From 9ffb0a4ecd65464bbfd1a31e353f022d0563580b Mon Sep 17 00:00:00 2001
From: Teo Orthlieb <teo.orthlieb@gmail.com>
Date: Thu, 15 Sep 2022 14:37:27 +0200
Subject: [PATCH] Update README.md

---
 README.md | 26 +++++++++++++++++++++++++-
 1 file changed, 25 insertions(+), 1 deletion(-)

diff --git a/README.md b/README.md
index 750654b..68899d3 100644
--- a/README.md
+++ b/README.md
@@ -1,2 +1,26 @@
 # Fast-BM25
-a fast implementation of BM25
+A fast implementation of [BM25](https://en.wikipedia.org/wiki/Okapi_BM25) in Python.  
+BM25 is a simple and fast ranking function for search engines operating on words (tokens).  

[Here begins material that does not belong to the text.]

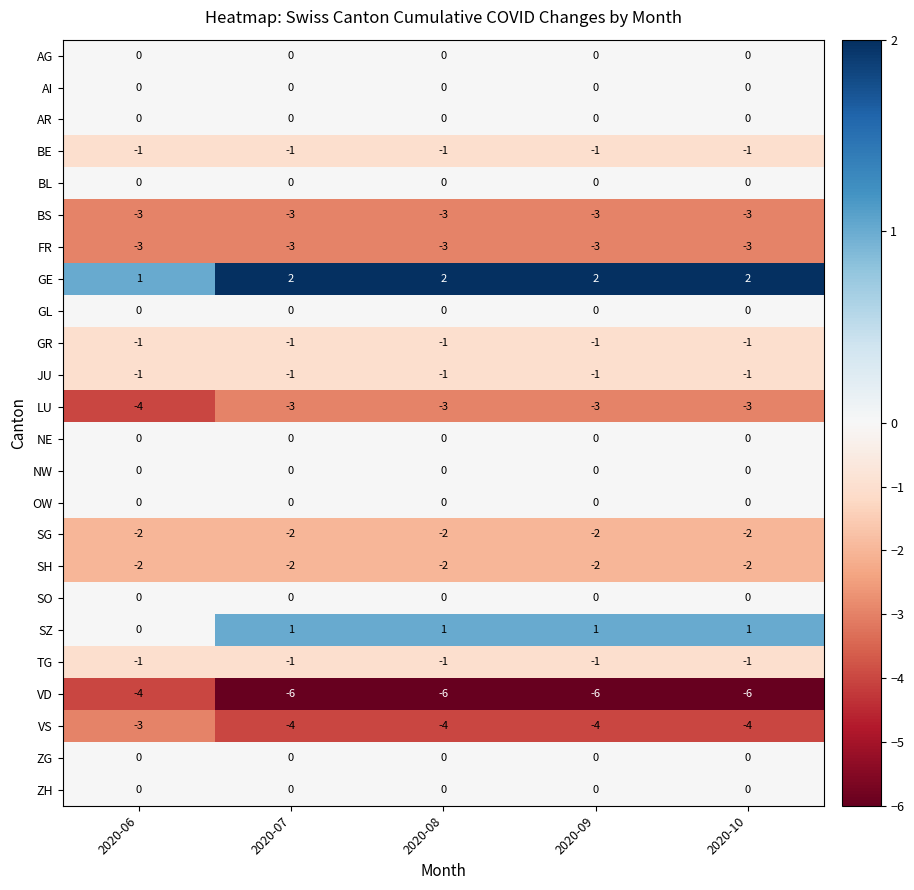

What is the maximum value shown in the chart?

2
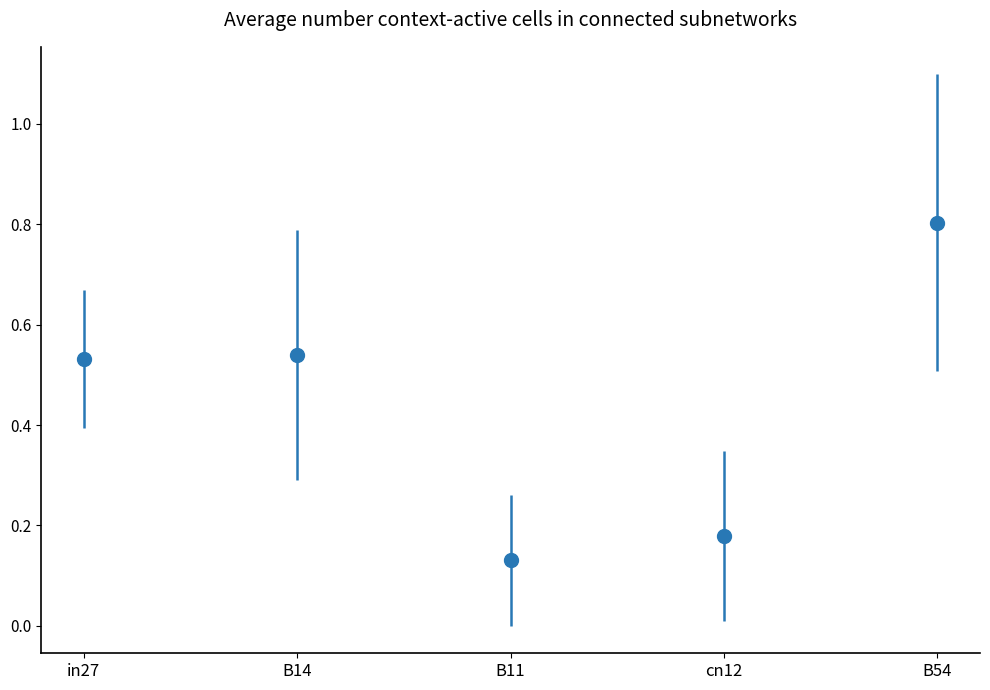

Between B11 and cn12, which is larger?

cn12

+It does not play well with misspelling so use it only in contexts where that's not a problem.
+
+The base BM25 implementation is from [dorianbrown/rank_bm25](https://github.com/dorianbrown/rank_bm25/blob/master/rank_bm25.py).
+
+## How to use
+Initialize BM25 by passing it a corpus, aka an iterator over tokenized documents (a list of Strings).
+```py
+from fast_bm25 import BM25
+
+# Load your corpus
+corpus = ...
+
+bm25 = new BM25(corpus)
+results = bm25.get_top_n(["largest", "city", "in", "Japan"], corpus);
+```
+*It's not a python package, copy the file if you want to use it*  
+
+## Principle
+In a text corpus, the most common words (the, a, an, ...) are often the least informative.  
+By cutting them off from the query and only searching documents containing at least a word of the query, 
+BM25 gain a lot of speed while loosing very little precision.  
+This trade-off is controlled by the parameter `alpha`: higher alpha => more speed and more word cut-off.  
+At $\alpha = -\inf$ the algorithm is equivalent to regular BM25.